* _Aim of the exercise_:
For the listing that follows, give again exactly the lines from the one with "3. The proposed" to the one with "4. All proposed", including both.

(The input)

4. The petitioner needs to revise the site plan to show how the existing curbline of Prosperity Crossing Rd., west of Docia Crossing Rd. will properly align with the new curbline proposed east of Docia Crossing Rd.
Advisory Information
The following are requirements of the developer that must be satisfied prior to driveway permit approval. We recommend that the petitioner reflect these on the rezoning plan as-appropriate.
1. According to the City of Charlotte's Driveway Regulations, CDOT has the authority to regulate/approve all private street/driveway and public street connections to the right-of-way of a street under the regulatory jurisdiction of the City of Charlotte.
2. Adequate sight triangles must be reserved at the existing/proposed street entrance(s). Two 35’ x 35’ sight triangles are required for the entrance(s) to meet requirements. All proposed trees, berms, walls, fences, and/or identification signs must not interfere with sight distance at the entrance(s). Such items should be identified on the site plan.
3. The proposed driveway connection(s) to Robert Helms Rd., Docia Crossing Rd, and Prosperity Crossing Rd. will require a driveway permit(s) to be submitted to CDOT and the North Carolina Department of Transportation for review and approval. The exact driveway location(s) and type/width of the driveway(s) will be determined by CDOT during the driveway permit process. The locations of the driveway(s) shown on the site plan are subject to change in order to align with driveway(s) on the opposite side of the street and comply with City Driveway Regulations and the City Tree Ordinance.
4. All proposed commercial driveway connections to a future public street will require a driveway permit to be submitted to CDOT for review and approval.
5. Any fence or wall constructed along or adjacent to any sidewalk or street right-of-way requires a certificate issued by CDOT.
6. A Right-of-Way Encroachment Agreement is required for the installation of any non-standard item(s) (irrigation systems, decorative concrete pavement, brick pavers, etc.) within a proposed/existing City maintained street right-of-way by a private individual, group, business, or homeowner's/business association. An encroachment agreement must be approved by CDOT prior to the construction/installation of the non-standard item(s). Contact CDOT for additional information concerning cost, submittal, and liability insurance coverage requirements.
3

(End The input)

* _Response_:
3. The proposed driveway connection(s) to Robert Helms Rd., Docia Crossing Rd, and Prosperity Crossing Rd. will require a driveway permit(s) to be submitted to CDOT and the North Carolina Department of Transportation for review and approval. The exact driveway location(s) and type/width of the driveway(s) will be determined by CDOT during the driveway permit process. The locations of the driveway(s) shown on the site plan are subject to change in order to align with driveway(s) on the opposite side of the street and comply with City Driveway Regulations and the City Tree Ordinance.
4. All proposed commercial driveway connections to a future public street will require a driveway permit to be submitted to CDOT for review and approval.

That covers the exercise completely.